Aktuelles, Experten, Studien - geschrieben von dp am Montag, Dezember 22, 2025 0:55 - noch keine Kommentare
Generationenfrage Weihnachtsstimmung: Smartphone als Fluch und Segen
Weihnachten soll die Zeit der Besinnlichkeit und des gemütlichen Zusammenseins sein – doch für manche Familien kann ausgerechnet das Smartphone den Frieden unter dem Tannenbaum stören
[datensicherheit.de, 22.12.2025] Der Digitalverband Bitkom widmet sich in einer aktuellen Stellungnahme dem Weihnachtsfest 2025: „Weihnachten soll die Zeit der Besinnlichkeit und des gemütlichen Zusammenseins sein – doch für manche Familien kann ausgerechnet das Smartphone den Frieden unter dem Tannenbaum stören.“ Denn besonders zwischen den Generationen gebe es hierzu unterschiedliche Vorstellungen. Insgesamt 45 Prozent der Deutschen, welche am Heiligabend feiern, finden demnach, dass das Smartphone das gemütliche Beisammensein am Heiligabend stört. Dies treffe vor allem auf ältere Menschen zu: „58 Prozent der über 65-Jährigen und 49 Prozent der 50- bis 64-Jährigen empfinden es als störend. Bei den Jüngeren ist das deutlich weniger der Fall: Bei den 16- bis 29-Jährigen sind es 34 Prozent, bei den 30- bis 49-Jährigen 37 Prozent.“ Dies seien Erkenntnisse auf Basis einer repräsentativen Befragung von 1.002 Personen ab 16 Jahren in Deutschland im Bitkom-Auftrag – darunter 943 Personen, die Heiligabend feiern. Die Befragung habe im Zeitraum der Kalenderwochen 41 bis 46 2025 stattgefunden.

Foto: Bitkom e.V.
Dr. Sebastian Klöß: Smartphones ermöglichen es, auch entfernte Freunde und Familie einzubeziehen, können aber die Aufmerksamkeit für das gemeinsame Beisammensein vor Ort schmälern
Absprachen zur Smartphone-Nutzung empfohlen – z.B. während des Essens oder der Bescherung offline zu bleiben
„Musik abspielen, Fotos machen, Grüße schicken: Demgegenüber nutzt ein gewisser Teil das Smartphone an Weihnachten sogar häufiger.
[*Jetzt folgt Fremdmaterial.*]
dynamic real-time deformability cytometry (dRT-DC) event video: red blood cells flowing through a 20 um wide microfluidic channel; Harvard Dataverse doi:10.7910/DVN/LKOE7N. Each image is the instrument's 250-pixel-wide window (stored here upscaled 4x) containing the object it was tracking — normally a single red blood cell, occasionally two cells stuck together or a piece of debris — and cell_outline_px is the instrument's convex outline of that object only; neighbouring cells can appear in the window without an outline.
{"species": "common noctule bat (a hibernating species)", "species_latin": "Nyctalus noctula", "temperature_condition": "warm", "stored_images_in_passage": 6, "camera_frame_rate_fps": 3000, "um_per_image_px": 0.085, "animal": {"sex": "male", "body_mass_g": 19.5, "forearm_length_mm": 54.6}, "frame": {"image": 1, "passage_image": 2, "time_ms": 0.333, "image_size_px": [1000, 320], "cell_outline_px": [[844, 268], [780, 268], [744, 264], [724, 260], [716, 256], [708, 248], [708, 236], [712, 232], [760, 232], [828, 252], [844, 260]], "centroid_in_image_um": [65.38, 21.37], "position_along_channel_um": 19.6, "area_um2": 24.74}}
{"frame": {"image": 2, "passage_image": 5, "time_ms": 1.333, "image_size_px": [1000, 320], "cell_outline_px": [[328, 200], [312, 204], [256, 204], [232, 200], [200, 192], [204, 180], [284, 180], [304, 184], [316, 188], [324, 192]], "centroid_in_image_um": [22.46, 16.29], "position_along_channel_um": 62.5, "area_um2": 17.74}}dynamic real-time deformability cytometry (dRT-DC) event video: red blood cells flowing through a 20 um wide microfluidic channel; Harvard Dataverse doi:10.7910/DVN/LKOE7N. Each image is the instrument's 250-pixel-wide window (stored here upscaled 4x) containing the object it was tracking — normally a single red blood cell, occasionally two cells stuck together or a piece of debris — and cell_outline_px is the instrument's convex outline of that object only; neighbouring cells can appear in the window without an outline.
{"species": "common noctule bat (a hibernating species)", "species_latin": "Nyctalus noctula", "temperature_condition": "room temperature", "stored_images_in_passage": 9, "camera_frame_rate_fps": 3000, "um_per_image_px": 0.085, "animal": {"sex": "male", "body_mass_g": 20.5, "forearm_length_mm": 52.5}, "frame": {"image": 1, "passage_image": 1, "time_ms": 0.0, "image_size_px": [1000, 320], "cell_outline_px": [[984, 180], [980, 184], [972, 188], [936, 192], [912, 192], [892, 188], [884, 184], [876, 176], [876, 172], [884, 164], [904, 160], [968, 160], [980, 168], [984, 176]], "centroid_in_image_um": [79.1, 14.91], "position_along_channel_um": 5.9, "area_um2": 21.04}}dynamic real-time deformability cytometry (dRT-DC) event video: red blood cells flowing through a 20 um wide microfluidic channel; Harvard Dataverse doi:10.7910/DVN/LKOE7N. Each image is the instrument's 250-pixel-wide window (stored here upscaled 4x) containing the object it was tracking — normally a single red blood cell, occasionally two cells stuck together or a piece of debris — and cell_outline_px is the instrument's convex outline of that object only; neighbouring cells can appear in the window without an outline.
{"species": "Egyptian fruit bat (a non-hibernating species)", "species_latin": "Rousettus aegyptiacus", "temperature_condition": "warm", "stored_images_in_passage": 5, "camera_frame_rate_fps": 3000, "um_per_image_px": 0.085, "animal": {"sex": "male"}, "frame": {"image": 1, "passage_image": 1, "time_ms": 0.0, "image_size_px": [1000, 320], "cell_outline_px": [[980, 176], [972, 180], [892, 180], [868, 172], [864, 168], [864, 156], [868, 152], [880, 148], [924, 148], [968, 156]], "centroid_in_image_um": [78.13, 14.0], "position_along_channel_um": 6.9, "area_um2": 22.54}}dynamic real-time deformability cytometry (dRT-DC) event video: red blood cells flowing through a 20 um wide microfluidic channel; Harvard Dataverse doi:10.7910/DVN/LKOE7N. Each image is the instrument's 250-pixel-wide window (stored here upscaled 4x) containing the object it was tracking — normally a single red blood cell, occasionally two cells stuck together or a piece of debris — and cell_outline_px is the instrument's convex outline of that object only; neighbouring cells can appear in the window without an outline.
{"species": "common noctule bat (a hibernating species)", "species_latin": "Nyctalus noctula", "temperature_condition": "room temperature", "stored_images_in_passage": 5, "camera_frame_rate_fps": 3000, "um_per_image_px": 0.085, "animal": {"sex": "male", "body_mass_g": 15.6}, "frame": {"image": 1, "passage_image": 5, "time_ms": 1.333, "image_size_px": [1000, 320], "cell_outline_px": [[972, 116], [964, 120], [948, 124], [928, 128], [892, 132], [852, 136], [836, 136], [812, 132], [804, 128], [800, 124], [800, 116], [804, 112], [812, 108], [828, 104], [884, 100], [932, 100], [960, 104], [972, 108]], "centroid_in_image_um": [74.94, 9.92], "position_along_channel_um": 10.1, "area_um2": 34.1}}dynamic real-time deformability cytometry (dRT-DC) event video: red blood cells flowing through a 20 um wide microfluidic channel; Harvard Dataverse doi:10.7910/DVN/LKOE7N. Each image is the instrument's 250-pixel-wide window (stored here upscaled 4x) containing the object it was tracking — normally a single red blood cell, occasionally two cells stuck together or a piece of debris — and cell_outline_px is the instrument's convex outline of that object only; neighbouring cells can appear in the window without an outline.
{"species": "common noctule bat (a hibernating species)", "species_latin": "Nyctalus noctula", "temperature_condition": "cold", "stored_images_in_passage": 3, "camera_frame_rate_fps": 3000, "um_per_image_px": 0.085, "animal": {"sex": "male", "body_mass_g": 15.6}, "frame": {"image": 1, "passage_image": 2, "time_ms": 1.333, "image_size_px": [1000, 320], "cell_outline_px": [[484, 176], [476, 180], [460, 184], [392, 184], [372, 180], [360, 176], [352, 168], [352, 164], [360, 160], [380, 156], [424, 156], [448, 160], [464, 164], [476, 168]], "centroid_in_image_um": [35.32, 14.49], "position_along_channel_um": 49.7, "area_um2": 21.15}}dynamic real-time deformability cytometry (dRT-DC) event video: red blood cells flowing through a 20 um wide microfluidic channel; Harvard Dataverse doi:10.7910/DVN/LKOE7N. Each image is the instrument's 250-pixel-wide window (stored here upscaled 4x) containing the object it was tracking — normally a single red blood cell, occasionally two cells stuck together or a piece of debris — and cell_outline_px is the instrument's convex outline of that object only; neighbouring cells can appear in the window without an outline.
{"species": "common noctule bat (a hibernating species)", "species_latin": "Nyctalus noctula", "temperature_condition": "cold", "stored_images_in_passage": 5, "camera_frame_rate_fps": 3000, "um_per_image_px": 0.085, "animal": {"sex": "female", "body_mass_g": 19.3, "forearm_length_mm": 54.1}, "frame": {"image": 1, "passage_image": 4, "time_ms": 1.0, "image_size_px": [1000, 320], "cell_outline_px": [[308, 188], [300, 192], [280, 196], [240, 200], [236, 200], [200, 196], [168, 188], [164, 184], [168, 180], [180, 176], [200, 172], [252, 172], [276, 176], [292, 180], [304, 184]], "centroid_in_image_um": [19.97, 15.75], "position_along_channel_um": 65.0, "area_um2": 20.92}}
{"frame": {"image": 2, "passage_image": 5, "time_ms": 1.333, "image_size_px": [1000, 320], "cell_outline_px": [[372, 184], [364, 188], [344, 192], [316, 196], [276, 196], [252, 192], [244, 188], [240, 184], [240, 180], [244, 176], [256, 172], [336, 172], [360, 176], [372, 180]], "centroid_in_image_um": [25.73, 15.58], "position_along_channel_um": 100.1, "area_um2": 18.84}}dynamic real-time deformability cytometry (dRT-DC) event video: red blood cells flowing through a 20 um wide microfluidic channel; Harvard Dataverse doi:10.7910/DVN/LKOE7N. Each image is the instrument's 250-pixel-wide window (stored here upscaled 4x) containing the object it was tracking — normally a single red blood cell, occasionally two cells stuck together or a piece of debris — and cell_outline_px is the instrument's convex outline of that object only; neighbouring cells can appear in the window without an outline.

Insgesamt 37 Prozent der Deutschen, die Heiligabend feiern, verwenden es an diesem Abend mehr als an anderen Tagen.“ Auch hierbei gebe es entsprechende Generationen-Unterschiede: Unter den 16- bis 29-Jährigen griffen 44 Prozent am Heiligabend häufiger zum Smartphone, unter den 30- bis 49-Jährigen 42 Prozent.
- Bei den 50- bis 64-Jährigen seien es nur noch 37 Prozent, in der Gruppe ab 65 Jahren nur 28 Prozent. Dr. Sebastian Klöß, Experte für „Consumer Technology“ beim Bitkom, kommentiert: „Smartphones an Weihnachten sind Fluch und Segen zugleich. Sie ermöglichen es, auch entfernte Freunde und Familie einzubeziehen, können aber die Aufmerksamkeit für das gemeinsame Beisammensein vor Ort schmälern.“
Wer den Weihnachtsfrieden bewahren möchte, könne vorher durchaus Absprachen treffen – so zum Beispiel, während des Essens oder der Bescherung offline zu bleiben. „So wird die gemeinsame Zeit bewusster und im besten Fall für alle entspannter!“
58% nutzen Smartphones am Heiligabend, um mit Freunden oder Familie Kontakt zu halten
Für viele gehe es bei der Smartphone-Nutzung immerhin auch um die Gemeinschaft mit Leuten, die nicht da sind: Insgesamt 58 Prozent nutzten das Smartphone am Heiligabend, um mit Freunden oder Familie Kontakt zu halten.
- Auch dies sei aber unter den Jüngsten bis 29 Jahren mit 68 Prozent wesentlich ausgeprägter als unter den Ältesten ab 65 Jahren (45%). Auch beim Teilen von Aufnahmen vom Fest zeige sich der Generationen-Unterschied:
Insgesamt nutzten 59 Prozent ihr Smartphone am Heiligabend, um Bilder und Videos in Sozialen Netzwerken zu teilen. Mit 72 Prozent gehöre dies für einen Großteil der 16- bis 29-Jährigen dazu, wohingegen nur 31 Prozent ab 65 Jahren am Heiligabend dort Aufnahmen teilten.